§ **What this task involves**: Carry on the piece about Naples celebrating Napoli's Scudetto win, starting right after its final sentence.

--- Given text Enclosed Below ---

You have never been as excited about anything as Naples was about the Scudetto yesterday
Napoli clinched the Scudetto yesterday afternoon with a 1-1 draw away to Udinese. How might you have been able to discern that if you lived in Naples and weren’t watching the match? Definitely had to look closely:
This is what my house will look like when Mercedes Moné shows up in AEW.
Perhaps the most striking image, the most joy-filled, was the pitch invasion in Udine. Naples is 523 miles away, and most of these people would have only known they needed to make the trip after Sunday when Napoli whiffed on their first attempt to clinch the Italian title. Didn’t seem to matter, as they turned this into a home game anyway:
Napoli’s first Serie A title in 33 years
It has been 33 years since Napoli won Serie A, and it’s hard not to notice that both the club and Argentina took home the big prizes in the past five months, both for the first time since one Diego Maradona was winning those baubles for each. Sure, it’s just a coincidence…but you can’t help but feel that it’s not, can you?

--- End of Enclosed Given text ---
--- Data excerpts Enclosed Below ---

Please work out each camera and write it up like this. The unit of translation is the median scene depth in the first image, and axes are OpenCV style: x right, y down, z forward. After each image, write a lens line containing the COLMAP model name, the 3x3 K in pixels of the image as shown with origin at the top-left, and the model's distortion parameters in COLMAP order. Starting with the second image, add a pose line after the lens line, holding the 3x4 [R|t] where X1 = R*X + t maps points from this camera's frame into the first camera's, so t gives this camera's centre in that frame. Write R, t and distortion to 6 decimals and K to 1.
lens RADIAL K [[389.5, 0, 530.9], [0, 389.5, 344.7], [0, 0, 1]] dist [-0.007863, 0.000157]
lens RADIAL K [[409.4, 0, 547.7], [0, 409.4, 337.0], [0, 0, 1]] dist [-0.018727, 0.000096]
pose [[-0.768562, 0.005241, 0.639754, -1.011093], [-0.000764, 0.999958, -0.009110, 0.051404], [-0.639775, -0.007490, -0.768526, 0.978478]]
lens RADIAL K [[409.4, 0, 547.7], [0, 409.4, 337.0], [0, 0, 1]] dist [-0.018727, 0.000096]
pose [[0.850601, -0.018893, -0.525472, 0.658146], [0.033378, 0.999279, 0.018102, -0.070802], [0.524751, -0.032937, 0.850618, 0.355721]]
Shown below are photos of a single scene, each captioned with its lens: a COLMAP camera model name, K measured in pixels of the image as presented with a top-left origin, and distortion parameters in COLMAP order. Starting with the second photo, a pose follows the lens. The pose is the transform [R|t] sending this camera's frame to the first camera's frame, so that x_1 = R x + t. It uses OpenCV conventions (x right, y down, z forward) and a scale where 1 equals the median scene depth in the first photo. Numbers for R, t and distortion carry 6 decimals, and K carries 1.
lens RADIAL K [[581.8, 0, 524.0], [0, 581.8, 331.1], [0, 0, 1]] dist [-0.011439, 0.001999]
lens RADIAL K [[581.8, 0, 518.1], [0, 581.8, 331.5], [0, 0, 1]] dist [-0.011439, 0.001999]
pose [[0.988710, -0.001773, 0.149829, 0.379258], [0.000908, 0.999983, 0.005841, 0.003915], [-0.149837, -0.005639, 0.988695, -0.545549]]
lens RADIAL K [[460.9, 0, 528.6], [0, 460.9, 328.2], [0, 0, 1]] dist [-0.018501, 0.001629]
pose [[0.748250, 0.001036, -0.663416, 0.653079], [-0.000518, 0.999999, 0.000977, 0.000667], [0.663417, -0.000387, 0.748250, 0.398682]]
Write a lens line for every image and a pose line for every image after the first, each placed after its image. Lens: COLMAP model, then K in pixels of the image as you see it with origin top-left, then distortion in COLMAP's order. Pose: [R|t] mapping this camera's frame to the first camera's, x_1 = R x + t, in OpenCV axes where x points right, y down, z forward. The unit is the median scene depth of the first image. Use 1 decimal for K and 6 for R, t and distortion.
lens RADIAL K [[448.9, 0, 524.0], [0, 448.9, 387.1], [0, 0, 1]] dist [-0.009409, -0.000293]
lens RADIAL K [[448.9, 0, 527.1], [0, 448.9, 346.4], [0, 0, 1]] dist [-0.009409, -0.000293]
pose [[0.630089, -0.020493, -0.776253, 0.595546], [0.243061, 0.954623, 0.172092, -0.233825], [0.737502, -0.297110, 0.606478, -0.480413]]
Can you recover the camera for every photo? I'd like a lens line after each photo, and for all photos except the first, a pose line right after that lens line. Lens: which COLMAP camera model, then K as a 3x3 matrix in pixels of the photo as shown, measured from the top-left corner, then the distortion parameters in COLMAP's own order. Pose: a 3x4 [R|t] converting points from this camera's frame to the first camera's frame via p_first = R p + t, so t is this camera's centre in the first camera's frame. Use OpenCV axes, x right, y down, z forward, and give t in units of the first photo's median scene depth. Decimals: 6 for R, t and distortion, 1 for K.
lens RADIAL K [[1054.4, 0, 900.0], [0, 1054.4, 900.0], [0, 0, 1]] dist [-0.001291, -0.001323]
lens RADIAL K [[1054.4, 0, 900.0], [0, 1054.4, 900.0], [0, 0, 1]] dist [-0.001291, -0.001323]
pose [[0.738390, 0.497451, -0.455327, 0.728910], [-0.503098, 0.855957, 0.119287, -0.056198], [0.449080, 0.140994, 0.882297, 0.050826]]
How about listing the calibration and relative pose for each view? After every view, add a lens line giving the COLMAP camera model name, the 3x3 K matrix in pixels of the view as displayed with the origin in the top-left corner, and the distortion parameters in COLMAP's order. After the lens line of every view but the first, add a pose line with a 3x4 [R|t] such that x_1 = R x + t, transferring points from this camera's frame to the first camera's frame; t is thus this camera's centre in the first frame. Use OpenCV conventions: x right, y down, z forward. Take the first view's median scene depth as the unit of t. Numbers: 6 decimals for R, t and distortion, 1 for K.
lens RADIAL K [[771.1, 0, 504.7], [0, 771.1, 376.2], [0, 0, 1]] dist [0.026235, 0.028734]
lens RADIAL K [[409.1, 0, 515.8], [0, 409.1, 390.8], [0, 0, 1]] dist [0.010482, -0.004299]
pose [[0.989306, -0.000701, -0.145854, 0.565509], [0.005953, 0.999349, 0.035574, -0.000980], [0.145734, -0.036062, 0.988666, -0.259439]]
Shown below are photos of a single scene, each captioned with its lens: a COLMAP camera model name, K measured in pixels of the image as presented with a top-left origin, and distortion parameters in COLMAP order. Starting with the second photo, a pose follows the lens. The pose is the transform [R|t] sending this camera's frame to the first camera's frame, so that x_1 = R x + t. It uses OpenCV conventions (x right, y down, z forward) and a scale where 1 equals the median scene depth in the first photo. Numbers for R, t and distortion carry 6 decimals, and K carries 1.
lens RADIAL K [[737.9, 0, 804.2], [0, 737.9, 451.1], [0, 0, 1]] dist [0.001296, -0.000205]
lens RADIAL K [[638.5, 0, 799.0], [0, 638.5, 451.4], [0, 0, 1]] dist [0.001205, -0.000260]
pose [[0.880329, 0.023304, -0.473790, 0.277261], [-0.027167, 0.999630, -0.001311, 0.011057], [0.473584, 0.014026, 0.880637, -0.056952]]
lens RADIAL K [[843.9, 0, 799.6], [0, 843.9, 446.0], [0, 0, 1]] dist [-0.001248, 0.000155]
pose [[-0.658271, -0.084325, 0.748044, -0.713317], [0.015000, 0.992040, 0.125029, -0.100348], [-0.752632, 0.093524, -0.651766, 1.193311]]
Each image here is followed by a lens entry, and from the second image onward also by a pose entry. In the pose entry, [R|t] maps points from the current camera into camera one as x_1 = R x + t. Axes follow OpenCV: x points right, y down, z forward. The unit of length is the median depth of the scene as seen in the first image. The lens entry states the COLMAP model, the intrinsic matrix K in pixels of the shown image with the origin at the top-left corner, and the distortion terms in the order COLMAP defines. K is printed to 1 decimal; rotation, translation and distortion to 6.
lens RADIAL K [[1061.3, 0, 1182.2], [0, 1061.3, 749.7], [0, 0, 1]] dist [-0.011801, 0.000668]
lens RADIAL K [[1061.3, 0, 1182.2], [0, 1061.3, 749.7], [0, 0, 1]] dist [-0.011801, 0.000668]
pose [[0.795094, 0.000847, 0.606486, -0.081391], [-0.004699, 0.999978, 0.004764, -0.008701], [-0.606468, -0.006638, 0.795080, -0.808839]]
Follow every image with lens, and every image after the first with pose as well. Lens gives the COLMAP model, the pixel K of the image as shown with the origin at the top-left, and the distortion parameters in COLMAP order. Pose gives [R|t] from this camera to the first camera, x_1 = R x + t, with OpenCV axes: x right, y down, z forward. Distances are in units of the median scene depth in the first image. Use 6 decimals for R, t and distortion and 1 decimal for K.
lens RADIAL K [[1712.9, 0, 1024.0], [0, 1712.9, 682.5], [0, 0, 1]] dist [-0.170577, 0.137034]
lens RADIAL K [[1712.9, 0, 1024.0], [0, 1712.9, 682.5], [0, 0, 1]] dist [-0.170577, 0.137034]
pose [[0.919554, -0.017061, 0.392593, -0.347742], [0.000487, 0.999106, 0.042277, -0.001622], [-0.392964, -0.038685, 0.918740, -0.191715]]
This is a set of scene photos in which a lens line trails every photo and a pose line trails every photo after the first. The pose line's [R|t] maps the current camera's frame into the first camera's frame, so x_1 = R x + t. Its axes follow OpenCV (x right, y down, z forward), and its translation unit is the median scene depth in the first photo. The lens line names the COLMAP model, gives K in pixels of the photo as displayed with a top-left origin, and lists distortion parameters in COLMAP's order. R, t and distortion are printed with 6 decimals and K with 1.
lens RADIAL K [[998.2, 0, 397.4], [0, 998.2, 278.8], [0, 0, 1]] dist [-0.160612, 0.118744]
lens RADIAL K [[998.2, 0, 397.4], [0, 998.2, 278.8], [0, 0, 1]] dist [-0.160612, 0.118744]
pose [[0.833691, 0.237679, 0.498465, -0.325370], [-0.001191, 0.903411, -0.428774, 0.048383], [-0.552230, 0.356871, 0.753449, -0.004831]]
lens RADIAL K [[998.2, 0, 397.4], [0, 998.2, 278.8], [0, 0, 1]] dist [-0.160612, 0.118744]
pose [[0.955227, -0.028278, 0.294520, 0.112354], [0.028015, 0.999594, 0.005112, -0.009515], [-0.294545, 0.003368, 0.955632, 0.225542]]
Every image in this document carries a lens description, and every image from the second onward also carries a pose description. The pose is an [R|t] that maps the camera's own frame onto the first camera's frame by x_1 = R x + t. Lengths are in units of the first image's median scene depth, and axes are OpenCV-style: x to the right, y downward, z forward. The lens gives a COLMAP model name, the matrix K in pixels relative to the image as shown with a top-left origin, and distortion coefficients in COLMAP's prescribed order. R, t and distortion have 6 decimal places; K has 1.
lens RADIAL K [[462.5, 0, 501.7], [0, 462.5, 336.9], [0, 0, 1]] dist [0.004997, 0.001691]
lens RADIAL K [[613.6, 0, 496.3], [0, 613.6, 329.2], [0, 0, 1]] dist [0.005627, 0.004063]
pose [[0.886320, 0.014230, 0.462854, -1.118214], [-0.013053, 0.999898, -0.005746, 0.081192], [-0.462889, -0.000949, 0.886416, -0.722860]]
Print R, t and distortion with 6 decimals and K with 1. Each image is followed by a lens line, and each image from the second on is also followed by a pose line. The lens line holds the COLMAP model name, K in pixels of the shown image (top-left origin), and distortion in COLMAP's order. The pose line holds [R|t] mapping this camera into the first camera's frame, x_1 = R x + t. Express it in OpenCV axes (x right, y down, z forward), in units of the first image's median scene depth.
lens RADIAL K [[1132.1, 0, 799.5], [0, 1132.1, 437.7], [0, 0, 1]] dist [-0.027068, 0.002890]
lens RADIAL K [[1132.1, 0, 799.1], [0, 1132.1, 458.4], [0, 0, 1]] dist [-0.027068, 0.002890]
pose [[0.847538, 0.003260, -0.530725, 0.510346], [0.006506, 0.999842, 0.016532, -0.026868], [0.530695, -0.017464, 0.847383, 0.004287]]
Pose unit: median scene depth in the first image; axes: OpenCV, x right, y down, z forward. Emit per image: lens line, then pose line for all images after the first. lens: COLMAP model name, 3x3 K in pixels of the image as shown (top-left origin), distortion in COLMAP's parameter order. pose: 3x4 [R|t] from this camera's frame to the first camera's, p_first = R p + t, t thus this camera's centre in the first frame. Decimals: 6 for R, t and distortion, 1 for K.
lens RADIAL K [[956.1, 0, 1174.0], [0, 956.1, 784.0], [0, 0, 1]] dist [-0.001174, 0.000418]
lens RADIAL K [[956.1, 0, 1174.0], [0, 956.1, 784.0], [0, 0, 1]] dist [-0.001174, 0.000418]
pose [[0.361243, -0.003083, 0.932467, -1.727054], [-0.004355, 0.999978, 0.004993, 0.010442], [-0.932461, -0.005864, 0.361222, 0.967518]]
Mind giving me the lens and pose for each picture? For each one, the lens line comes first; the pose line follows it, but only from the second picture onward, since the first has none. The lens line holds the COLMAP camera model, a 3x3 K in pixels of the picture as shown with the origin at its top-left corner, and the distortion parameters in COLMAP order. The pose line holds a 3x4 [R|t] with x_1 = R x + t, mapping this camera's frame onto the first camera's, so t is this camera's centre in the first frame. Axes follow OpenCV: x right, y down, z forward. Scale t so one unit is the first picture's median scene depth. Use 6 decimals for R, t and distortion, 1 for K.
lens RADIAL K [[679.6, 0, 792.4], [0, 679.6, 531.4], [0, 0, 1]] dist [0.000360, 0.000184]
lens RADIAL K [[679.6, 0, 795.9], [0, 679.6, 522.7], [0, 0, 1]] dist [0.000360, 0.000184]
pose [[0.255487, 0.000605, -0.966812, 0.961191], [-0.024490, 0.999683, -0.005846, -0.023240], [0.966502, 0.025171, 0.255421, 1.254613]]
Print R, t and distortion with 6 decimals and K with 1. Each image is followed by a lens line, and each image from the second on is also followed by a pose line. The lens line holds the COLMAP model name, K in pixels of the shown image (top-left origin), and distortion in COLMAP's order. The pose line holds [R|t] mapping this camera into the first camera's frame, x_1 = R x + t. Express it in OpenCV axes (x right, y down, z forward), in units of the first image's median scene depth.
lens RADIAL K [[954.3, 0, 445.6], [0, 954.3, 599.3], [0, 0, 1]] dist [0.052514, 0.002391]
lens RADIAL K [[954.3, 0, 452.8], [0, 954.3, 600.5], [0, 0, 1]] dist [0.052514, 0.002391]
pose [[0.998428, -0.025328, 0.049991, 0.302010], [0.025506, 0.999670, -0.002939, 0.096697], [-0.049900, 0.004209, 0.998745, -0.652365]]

--- End of Enclosed Data excerpts ---

§ **Answer box**:
It’s hard to quantify just what this means to Napoli and their supporters, beyond the 33-year wait. As you may know, Italy is kind of a weird country in that it’s still a very young country, and isn’t all that much of a country really. There’s a great divide between North and South. While there are other clubs in the southern half of Italy, at least at times when they haven’t been relegated to Serie B, Napoli are the only “big” club south of Rome and nowhere near the usual monopoly of the north. And don’t think fans from the north of the country don’t let them hear about it. Naples have something of a black sheep attitude, and this success isn’t just about the glory of the football club but also the size and passion of the middle finger to their rivals in the north. Tumescent would only scratch the surface of a description.
As we’ve written before, the beauty of this season’s Napoli isn’t in its permanence. This may be all they get, though their owner was certainly talking big yesterday while he was assuredly very sober. Given the finances of Serie A, the vultures will come for this squad. Victor Osimhen is heavily rumored to be off to Munich or Manchester. They will struggle to turn down the money being tossed at their feet for Khvicha Kvaratskhelia, Same goes for Kim Min-jae. It very well may never be like this again.
Which is why Naples will be like this for many days, weeks, and maybe even months to come. Not only did their team win the Scudetto, but they did it with a style and flair that Mick Jagger could only dream of. Their play was art at times, both viscous in its lethalness and sublime in its intricacy. It was basically My Bloody Valentine on a soccer pitch, and if My Bloody Valentine ever wrote a happy song. When you get a once-in-a-lifetime team, you’d better enjoy it. Even if it means burning part, or all, of the city down.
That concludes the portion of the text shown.